WHAT THE TASK ASKS: Return the exact lines spanning from the line with "limusinas y vehículo privado." through the last line of the entries, boundaries included, and no others.

EXERCISE MATERIALS:
◇ ◇ ◇ ◇

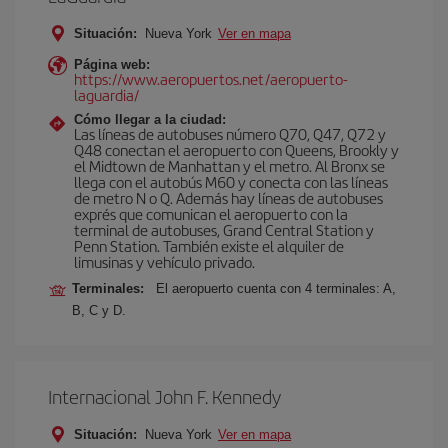
Situación:
Nueva York
Ver en mapa
Página web:
https://www.aeropuertos.net/aeropuerto-
laguardia/
Cómo llegar a la ciudad:
Las líneas de autobuses número Q70, Q47, Q72 y
Q48 conectan el aeropuerto con Queens, Brookly y
el Midtown de Manhattan y el metro. Al Bronx se
llega con el autobús M60 y conecta con las líneas
de metro N o Q. Además hay líneas de autobuses
exprés que comunican el aeropuerto con la
terminal de autobuses, Grand Central Station y
Penn Station. También existe el alquiler de
limusinas y vehículo privado.
Terminales:
El aeropuerto cuenta con 4 terminales: A,
B, C y D.
Internacional John F. Kennedy
Situación:
Nueva York
Ver en mapa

◇ ◇ ◇ ◇

RESULT BELOW:
limusinas y vehículo privado.
Terminales:
El aeropuerto cuenta con 4 terminales: A,
B, C y D.
Internacional John F. Kennedy
Situación:
Nueva York
Ver en mapa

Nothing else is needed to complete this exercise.